**** DATA UNDER STUDY ****
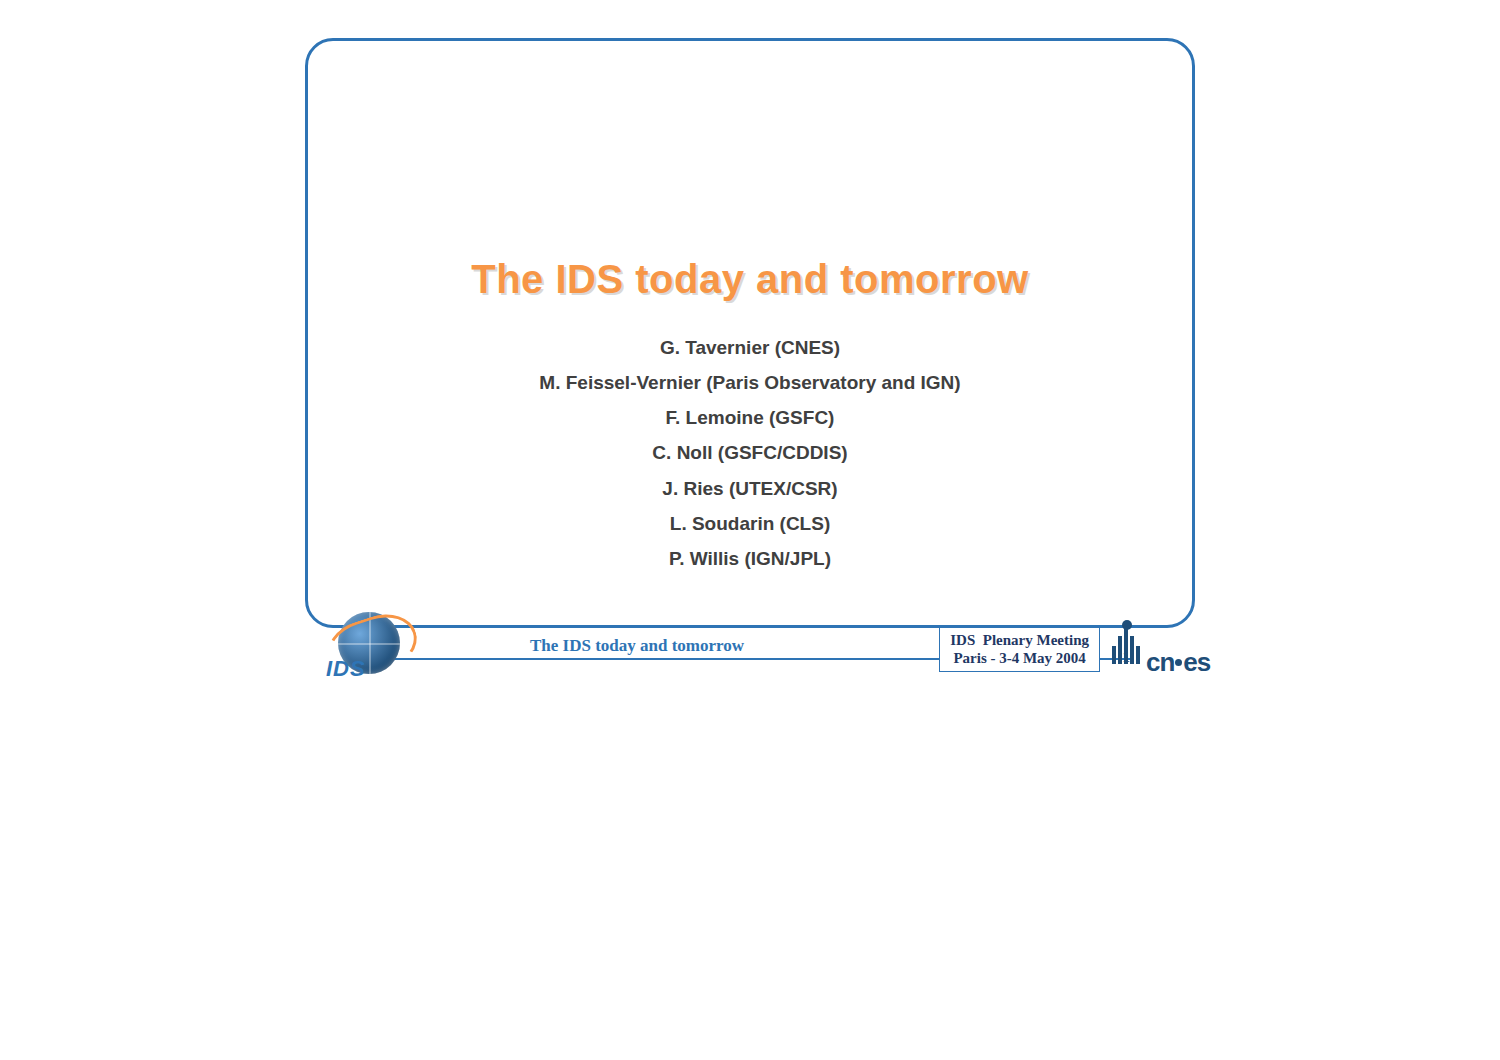The IDS today and tomorrow
G. Tavernier (CNES)
M. Feissel-Vernier (Paris Observatory and IGN)
F. Lemoine (GSFC)
C. Noll (GSFC/CDDIS)
J. Ries (UTEX/CSR)
L. Soudarin (CLS)
P. Willis (IGN/JPL)
The IDS today and tomorrow
IDS Plenary Meeting
Paris - 3-4 May 2004
1
IDS
cn es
****
Your answer should be only the number of lines in the entries above that hold the string "Paris".

→ ANSWER FOR THIS EXERCISE
2